• _Brief A_
Convert the listing into a Markdown table with the columns Row and Line, starting at the line containing "Apple devices" and ending at the last line of the listing. Number each row and omit blank lines.

To interpret the direction of this significant main effect I drew reference from the table of group means I calculated earlier, and conclude that, averaged across Conflict condition, females perceived that scientific knowledge had advanced to a lesser extent than males. However, the degree of the effect of Conflict manipulation (Conflict vs. Consistent) did not differ as a function of Gender.
In the face of huge leaps in scientific findings surrounding nutrition and diet, it would be naive to say that all age groups hold the same beliefs and willingness to accept to changing recommendations by experts…wouldn’t it? I decided to assess participants’ levels of confidence in the scientific community (whereby higher scores indicate lower confidence). This is because of my personal experience observing the opinions of my older friends and relatives, whom often display more skepticism towards nutritional and dietary advice given to them and developments in science more broadly. On the other hand, I tend to notice my younger friends and relatives being more open towards developments in science, and I personally am no stranger to the fact that disproving a theory is just as important as proving one (thanks to my psychology courses).

• _Material provided_
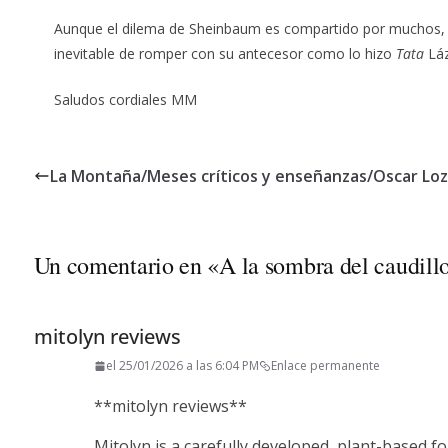
Aunque el dilema de Sheinbaum es compartido por muchos, el
inevitable de romper con su antecesor como lo hizo
Tata
Láz
Saludos cordiales MM
La Montaña/Meses críticos y enseñanzas/Oscar Lo
Un comentario en «
A la sombra del caudill
mitolyn reviews
el 25/01/2026 a las 6:04 PM
Enlace permanente
**mitolyn reviews**
Mitolyn is a carefully developed, plant-based 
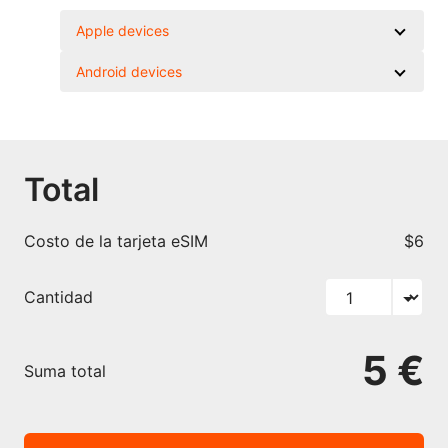
Apple devices
Android devices
Total
Costo de la tarjeta eSIM
$6
Cantidad
5 €
Suma total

• _Brief B_
From the text on attitudes toward science, print the words starting at "To interpret the" and ending at "function of Gender.", copied word for word.

• _Exercise result A_
| Row | Line |
|---|---|
| 1 | Apple devices |
| 2 | Android devices |
| 3 | Total |
| 4 | Costo de la tarjeta eSIM |
| 5 | $6 |
| 6 | Cantidad |
| 7 | 5 € |
| 8 | Suma total |

• _Exercise result B_
To interpret the direction of this significant main effect I drew reference from the table of group means I calculated earlier, and conclude that, averaged across Conflict condition, females perceived that scientific knowledge had advanced to a lesser extent than males. However, the degree of the effect of Conflict manipulation (Conflict vs. Consistent) did not differ as a function of Gender.